The Atlantic recently published a piece on the universal basic income movement, whose advocates argue for an unconditional monthly allowance that is given to everyone to cover life’s basic necessities. Unfortunately, the piece is predicated on the assumption that increased automation and robots are taking the jobs of people now and will continue to do so, and that, as a basic income advocate stated, we are “seeing the effects all around us.”

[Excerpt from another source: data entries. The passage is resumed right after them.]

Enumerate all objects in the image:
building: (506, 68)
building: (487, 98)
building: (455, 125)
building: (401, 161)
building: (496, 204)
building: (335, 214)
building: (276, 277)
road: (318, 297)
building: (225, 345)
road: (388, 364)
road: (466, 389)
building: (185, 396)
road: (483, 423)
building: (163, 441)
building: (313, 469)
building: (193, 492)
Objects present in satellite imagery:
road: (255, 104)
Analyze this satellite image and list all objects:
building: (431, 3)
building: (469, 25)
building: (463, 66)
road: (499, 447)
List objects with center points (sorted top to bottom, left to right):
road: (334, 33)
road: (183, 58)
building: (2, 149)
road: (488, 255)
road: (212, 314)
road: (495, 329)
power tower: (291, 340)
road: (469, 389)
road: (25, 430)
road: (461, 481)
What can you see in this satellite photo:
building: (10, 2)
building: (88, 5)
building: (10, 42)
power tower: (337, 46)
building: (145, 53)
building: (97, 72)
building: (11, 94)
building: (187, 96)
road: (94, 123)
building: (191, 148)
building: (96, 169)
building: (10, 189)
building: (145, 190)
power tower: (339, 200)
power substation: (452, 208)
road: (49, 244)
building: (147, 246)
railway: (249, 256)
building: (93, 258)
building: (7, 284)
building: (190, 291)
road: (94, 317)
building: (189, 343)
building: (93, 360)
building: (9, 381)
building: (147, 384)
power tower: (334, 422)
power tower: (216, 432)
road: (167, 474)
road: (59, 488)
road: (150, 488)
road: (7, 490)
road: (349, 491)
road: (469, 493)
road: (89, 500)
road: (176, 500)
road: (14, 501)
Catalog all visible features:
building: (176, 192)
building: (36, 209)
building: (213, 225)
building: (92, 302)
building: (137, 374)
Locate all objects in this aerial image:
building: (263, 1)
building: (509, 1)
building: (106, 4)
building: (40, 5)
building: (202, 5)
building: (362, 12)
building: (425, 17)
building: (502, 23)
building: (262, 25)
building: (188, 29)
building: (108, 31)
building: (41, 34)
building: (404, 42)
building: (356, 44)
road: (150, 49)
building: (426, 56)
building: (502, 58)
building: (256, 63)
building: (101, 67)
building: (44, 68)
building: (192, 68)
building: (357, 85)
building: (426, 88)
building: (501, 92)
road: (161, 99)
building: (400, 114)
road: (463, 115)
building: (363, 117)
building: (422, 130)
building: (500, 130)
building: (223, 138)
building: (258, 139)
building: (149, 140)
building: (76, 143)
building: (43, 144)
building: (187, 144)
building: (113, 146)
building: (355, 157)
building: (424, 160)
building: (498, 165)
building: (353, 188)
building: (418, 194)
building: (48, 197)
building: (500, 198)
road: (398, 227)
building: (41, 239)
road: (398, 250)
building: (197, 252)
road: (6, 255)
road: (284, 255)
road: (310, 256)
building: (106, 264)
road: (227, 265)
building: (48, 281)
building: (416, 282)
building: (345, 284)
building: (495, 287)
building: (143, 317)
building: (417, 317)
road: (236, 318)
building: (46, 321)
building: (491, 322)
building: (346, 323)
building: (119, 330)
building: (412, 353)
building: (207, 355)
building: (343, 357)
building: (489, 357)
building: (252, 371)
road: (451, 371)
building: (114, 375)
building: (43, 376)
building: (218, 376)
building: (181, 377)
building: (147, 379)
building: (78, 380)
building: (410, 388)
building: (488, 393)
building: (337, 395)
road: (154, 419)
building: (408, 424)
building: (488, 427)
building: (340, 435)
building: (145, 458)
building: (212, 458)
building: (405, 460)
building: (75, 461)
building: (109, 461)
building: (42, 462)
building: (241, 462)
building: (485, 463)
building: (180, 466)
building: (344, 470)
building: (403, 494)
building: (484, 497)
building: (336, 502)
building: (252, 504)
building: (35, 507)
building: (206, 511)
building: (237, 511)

While it may be true that there is increasing automation, it has not created a large shift in the labor market and it is not the reason why the U.S. has wage inequality or slack in the labor market. Fortunately, there is an easy way to see if automation is having an effect on the labor market, and that’s by looking at how productive workers are. The graph below shows labor productivity growth as measured by the Bureau of Labor Statistics. If we believed the Atlantic’s narrative and the economy's shift to automation were accelerating rapidly, we’d expect the growth in labor productivity to dramatically increase during the past few years. (An economy that has had a large shift toward automation would require fewer workers to produce the same output, so workers would be more productive.)
What we actually see is quite different. Labor productivity growth since 2010 has actually been quite low, and growth since the 1970s has been generally lower than in the 1950s and 1960s with the exception of a period peaking around 2001. From 1947 to the first quarter of 1973, for example, we saw average annual productivity growth of 3.0 percent. But over the past ten years, annual productivity growth has only averaged 1.3 percent.
We can also look at indices of labor productivity for specific industries. Let's take grocery stores as an example. Many grocers have installed automated checkouts in recent years. Let’s see if we can see that in the data.
Since about 2005, labor productivity in grocery stores has stayed about the same, meaning near zero annual productivity growth. For restaurants, an industry that employs a large number of people, productivity has decreased recently.
These data suggest that, while productivity has seen modest increases in the last 20 years, there has not been a sudden increase that would indicate that automation could explain the social problems the Atlantic prescribes to it. Looking toward future trends, the article cites a popular study from Oxford University researchers that “warns 47 percent of all existing jobs are susceptible to automation within the next two decades.” But the study’s authors confess that they rely heavily on assumptions and “make no attempt to estimate how many jobs will actually be automated.” In general, it is notoriously difficult to make accurate predictions about technological change and how it will affect the future.
The article also spreads misconceptions about our current social safety net. It leaves an assertion that the U.S.’s current social safety net is a “bureaucratic nightmare” unchallenged as it promotes the simplicity of a basic income. This is very far from the truth. Social Security, as an example, is an extremely well-run program despite being constantly attacked by those who want it dismantled. The Supplemental Nutrition Assistance Program (SNAP, or commonly known as food stamps) is also efficient and effective, and as a means-tested program, can respond to economic recessions like it did in 2007–2009. It is sometimes advantageous for social programs to respond to changes in the economy and target certain demographics or needs, even if this makes the program’s administration more difficult. The basic income, as usually described, can’t do either of these things.
All of this is not to say that a government-managed universal basic income would not be good policy. But it’s important to realize that it also makes sense to push for a progressive agenda in general. This means forgetting about the robots, supporting complementary social programs like Social Security and SNAP, and pressing for good policy that can greatly help workers today, like preventing the Federal Reserve from raising interest rates.